--- start ENTRIES SUPPLIED ---
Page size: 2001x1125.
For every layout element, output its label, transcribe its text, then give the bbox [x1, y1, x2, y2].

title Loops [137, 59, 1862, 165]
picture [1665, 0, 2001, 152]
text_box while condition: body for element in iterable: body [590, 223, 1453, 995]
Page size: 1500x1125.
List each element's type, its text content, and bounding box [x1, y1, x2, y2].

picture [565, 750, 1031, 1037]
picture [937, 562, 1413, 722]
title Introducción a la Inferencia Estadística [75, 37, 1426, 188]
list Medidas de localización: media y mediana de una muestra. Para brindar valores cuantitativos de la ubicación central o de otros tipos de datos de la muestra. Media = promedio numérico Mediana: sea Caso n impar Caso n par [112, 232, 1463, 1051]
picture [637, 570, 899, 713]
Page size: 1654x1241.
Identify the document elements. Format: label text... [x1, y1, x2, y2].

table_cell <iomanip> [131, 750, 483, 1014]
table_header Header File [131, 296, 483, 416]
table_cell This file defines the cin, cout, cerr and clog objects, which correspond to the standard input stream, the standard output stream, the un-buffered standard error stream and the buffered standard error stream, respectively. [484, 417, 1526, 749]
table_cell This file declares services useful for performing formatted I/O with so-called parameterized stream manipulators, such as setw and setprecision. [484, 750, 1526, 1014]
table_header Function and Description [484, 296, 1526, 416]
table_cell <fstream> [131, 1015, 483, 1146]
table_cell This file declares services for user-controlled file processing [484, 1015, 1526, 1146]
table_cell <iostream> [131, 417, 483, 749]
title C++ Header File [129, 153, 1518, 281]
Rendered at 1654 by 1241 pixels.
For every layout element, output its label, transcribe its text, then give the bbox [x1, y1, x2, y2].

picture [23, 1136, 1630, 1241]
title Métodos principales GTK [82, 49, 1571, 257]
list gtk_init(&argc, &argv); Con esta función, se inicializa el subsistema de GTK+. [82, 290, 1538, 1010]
--- end ENTRIES SUPPLIED ---
## STATED GOAL
Rewrite the instruction lines of all the records above, renaming every "bbox" to "box" and leaving everything else as it is.

## SOLUTION
Page size: 2001x1125.
For every layout element, output its label, transcribe its text, then give the box [x1, y1, x2, y2].

title Loops [137, 59, 1862, 165]
picture [1665, 0, 2001, 152]
text_box while condition: body for element in iterable: body [590, 223, 1453, 995]
Page size: 1500x1125.
List each element's type, its text content, and bounding box [x1, y1, x2, y2].

picture [565, 750, 1031, 1037]
picture [937, 562, 1413, 722]
title Introducción a la Inferencia Estadística [75, 37, 1426, 188]
list Medidas de localización: media y mediana de una muestra. Para brindar valores cuantitativos de la ubicación central o de otros tipos de datos de la muestra. Media = promedio numérico Mediana: sea Caso n impar Caso n par [112, 232, 1463, 1051]
picture [637, 570, 899, 713]
Page size: 1654x1241.
Identify the document elements. Format: label text... [x1, y1, x2, y2].

table_cell <iomanip> [131, 750, 483, 1014]
table_header Header File [131, 296, 483, 416]
table_cell This file defines the cin, cout, cerr and clog objects, which correspond to the standard input stream, the standard output stream, the un-buffered standard error stream and the buffered standard error stream, respectively. [484, 417, 1526, 749]
table_cell This file declares services useful for performing formatted I/O with so-called parameterized stream manipulators, such as setw and setprecision. [484, 750, 1526, 1014]
table_header Function and Description [484, 296, 1526, 416]
table_cell <fstream> [131, 1015, 483, 1146]
table_cell This file declares services for user-controlled file processing [484, 1015, 1526, 1146]
table_cell <iostream> [131, 417, 483, 749]
title C++ Header File [129, 153, 1518, 281]
Rendered at 1654 by 1241 pixels.
For every layout element, output its label, transcribe its text, then give the box [x1, y1, x2, y2].

picture [23, 1136, 1630, 1241]
title Métodos principales GTK [82, 49, 1571, 257]
list gtk_init(&argc, &argv); Con esta función, se inicializa el subsistema de GTK+. [82, 290, 1538, 1010]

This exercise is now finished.